## ACTIVITY
Could you reproduce the entries exactly, omitting every picture?

## THE DATA

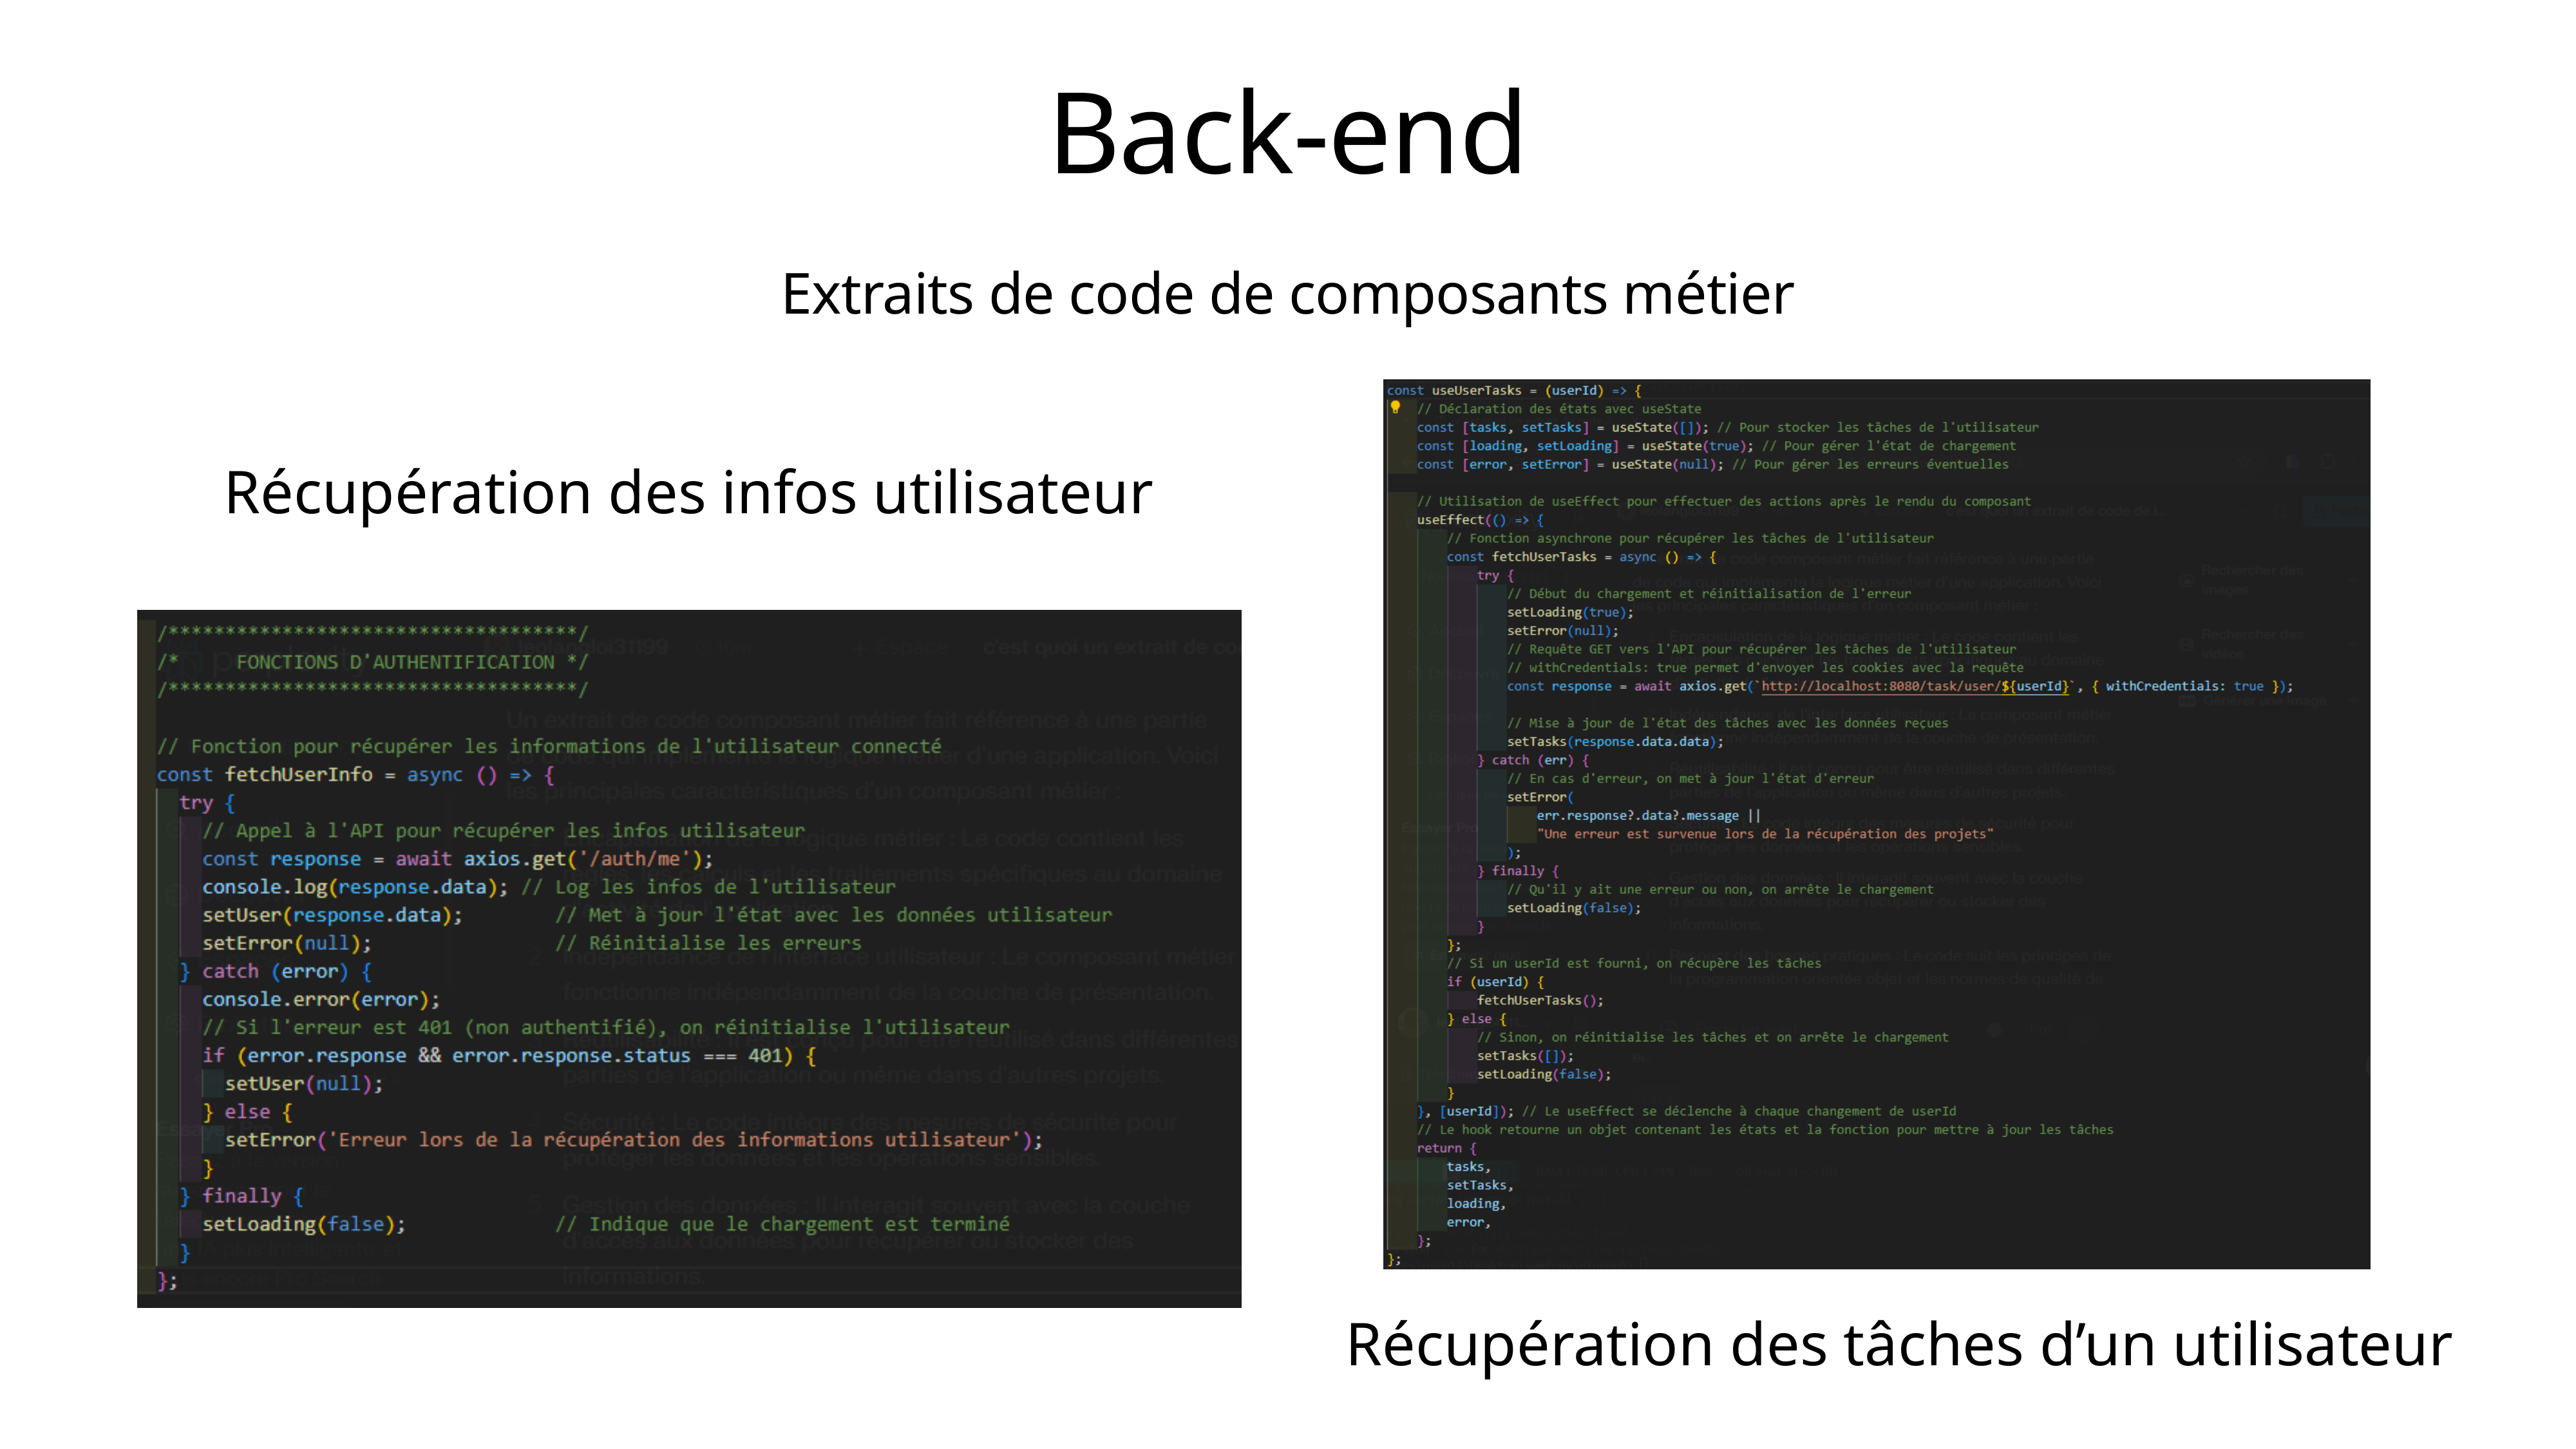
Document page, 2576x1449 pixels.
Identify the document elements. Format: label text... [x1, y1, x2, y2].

title Back-end [128, 81, 2448, 251]
text_box Récupération des tâches d’un utilisateur [1340, 1309, 2460, 1384]
list Extraits de code de composants métier [128, 251, 2448, 341]
text_box Récupération des infos utilisateur [218, 457, 1160, 532]
picture [137, 610, 1242, 1308]
picture [1383, 379, 2371, 1270]
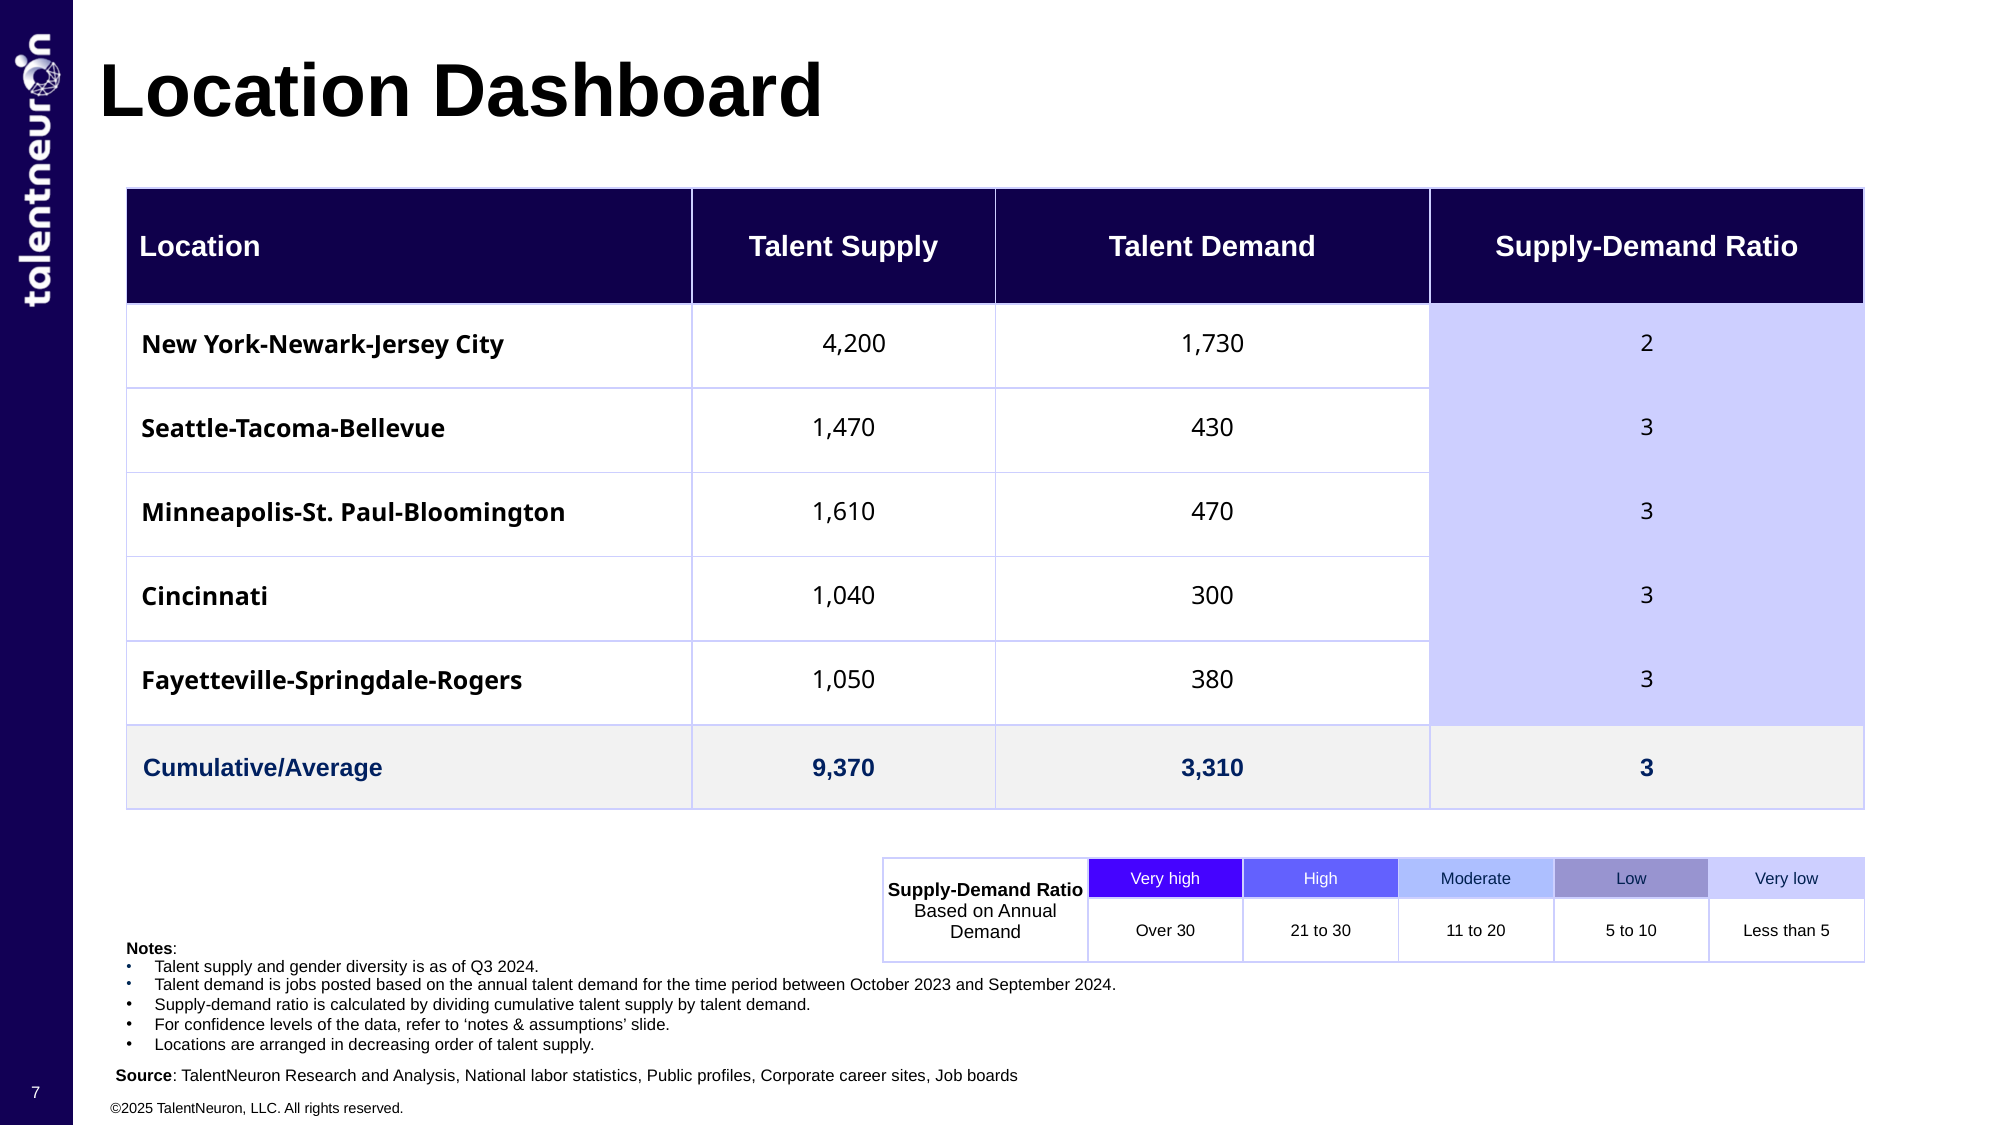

## SOLUTION TO THIS EXERCISE
Document page, 2576x1449 pixels.
Identify the document elements. Format: label text... [x1, y1, x2, y2].

title Back-end [128, 81, 2448, 251]
text_box Récupération des tâches d’un utilisateur [1340, 1309, 2460, 1384]
list Extraits de code de composants métier [128, 251, 2448, 341]
text_box Récupération des infos utilisateur [218, 457, 1160, 532]
picture [137, 610, 1242, 1308]
picture [1383, 379, 2371, 1270]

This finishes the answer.